Sunday, April 24, 2011

The lesson of the falling leaves

the lesson of the falling leaves
Lucille Clifton
the leaves believe
such letting go is love
such love is faith
such faith is grace
such grace is god
i agree with the leaves

This is the second poem, by Clifton, that I’ve read and I, thus far, appreciate her view of human nature.

Think to the long season past of fall. Of course you know where I’m going with this: In the fall the leaves fall from the trees. They float to the grown in hopes that there decay and departure from their old friend will result, win cold winter ends, with new life and the continuation of the trees life. This is what I think the poem is speaking of: that though it hurts to leave those we care about, it ends with new opportunities, adventures and friendships for them.

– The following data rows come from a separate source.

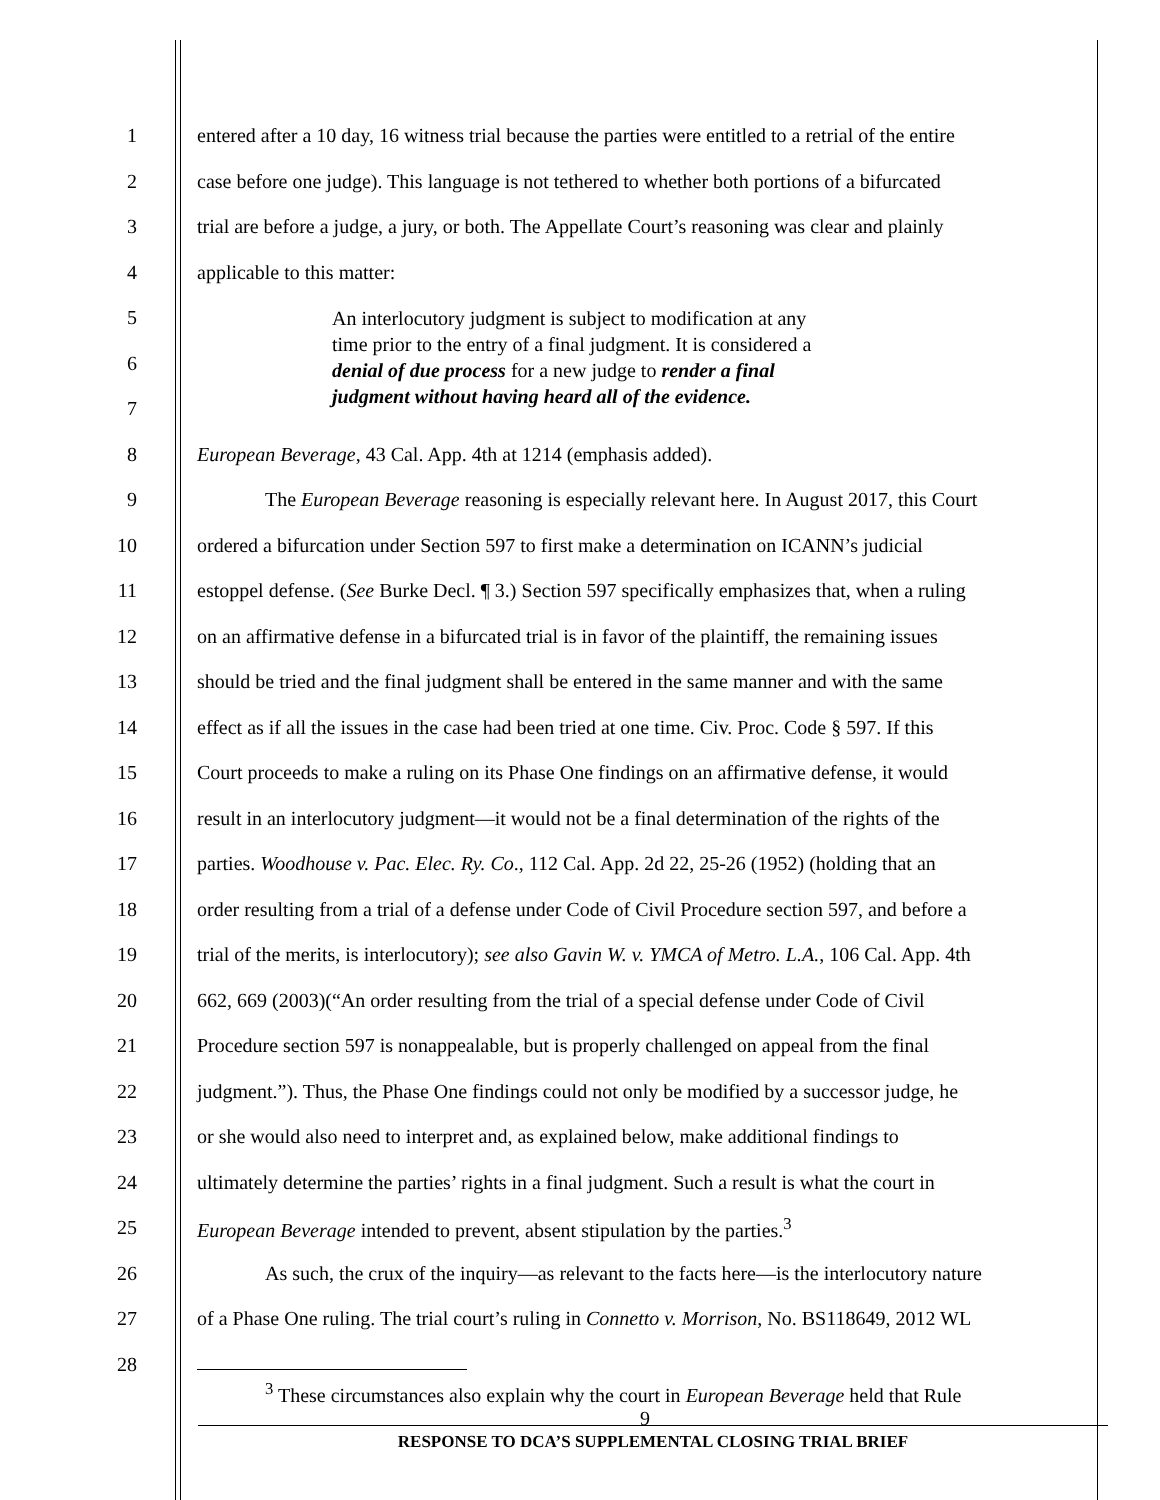1 entered after a 10 day, 16 witness trial because the parties were entitled to a retrial of the entire
2 case before one judge). This language is not tethered to whether both portions of a bifurcated
3 trial are before a judge, a jury, or both. The Appellate Court’s reasoning was clear and plainly
4 applicable to this matter:
5
6
7
An interlocutory judgment is subject to modification at any
time prior to the entry of a final judgment. It is considered a
denial of due process for a new judge to render a final
judgment without having heard all of the evidence.
8 European Beverage, 43 Cal. App. 4th at 1214 (emphasis added).
9 The European Beverage reasoning is especially relevant here. In August 2017, this Court
10 ordered a bifurcation under Section 597 to first make a determination on ICANN’s judicial
11 estoppel defense. (See Burke Decl. ¶ 3.) Section 597 specifically emphasizes that, when a ruling
12 on an affirmative defense in a bifurcated trial is in favor of the plaintiff, the remaining issues
13 should be tried and the final judgment shall be entered in the same manner and with the same
14 effect as if all the issues in the case had been tried at one time. Civ. Proc. Code § 597. If this
15 Court proceeds to make a ruling on its Phase One findings on an affirmative defense, it would
16 result in an interlocutory judgment—it would not be a final determination of the rights of the
17 parties. Woodhouse v. Pac. Elec. Ry. Co., 112 Cal. App. 2d 22, 25-26 (1952) (holding that an
18 order resulting from a trial of a defense under Code of Civil Procedure section 597, and before a
19 trial of the merits, is interlocutory); see also Gavin W. v. YMCA of Metro. L.A., 106 Cal. App. 4th
20 662, 669 (2003)(“An order resulting from the trial of a special defense under Code of Civil
21 Procedure section 597 is nonappealable, but is properly challenged on appeal from the final
22 judgment.”). Thus, the Phase One findings could not only be modified by a successor judge, he
23 or she would also need to interpret and, as explained below, make additional findings to
24 ultimately determine the parties’ rights in a final judgment. Such a result is what the court in
25 European Beverage intended to prevent, absent stipulation by the parties.<sup>3</sup>
26 As such, the crux of the inquiry—as relevant to the facts here—is the interlocutory nature
27 of a Phase One ruling. The trial court’s ruling in Connetto v. Morrison, No. BS118649, 2012 WL
28
<sup>3</sup> These circumstances also explain why the court in European Beverage held that Rule
9
RESPONSE TO DCA’S SUPPLEMENTAL CLOSING TRIAL BRIEF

The leaves love the tree, but if they were to stay the tree would never be able to escape its dead appearance. So the leaves depart with love for the tree, loving in hopes that it is able to grow into something better, hopes that are based in faith, and the faith is that the tree will choose to continue growing (because if it doesn’t grow the leaves sacrifice was in vain. But the leaves trust, and have faith in the tree.) The faith is a virtue of grace. And the grace is only available by the grace of god.

The author poet uses “such” to show how one simple act, the leaves falling, going to college, or the passing of a loved one, is so much more then simple; it means more (ie. love, faith, grace, and god.)

Again hope you’ve enjoyed it.

1 comment:

  1. Nice. You show the transitions and connections throughout the poem and the way that Clifton builds on them.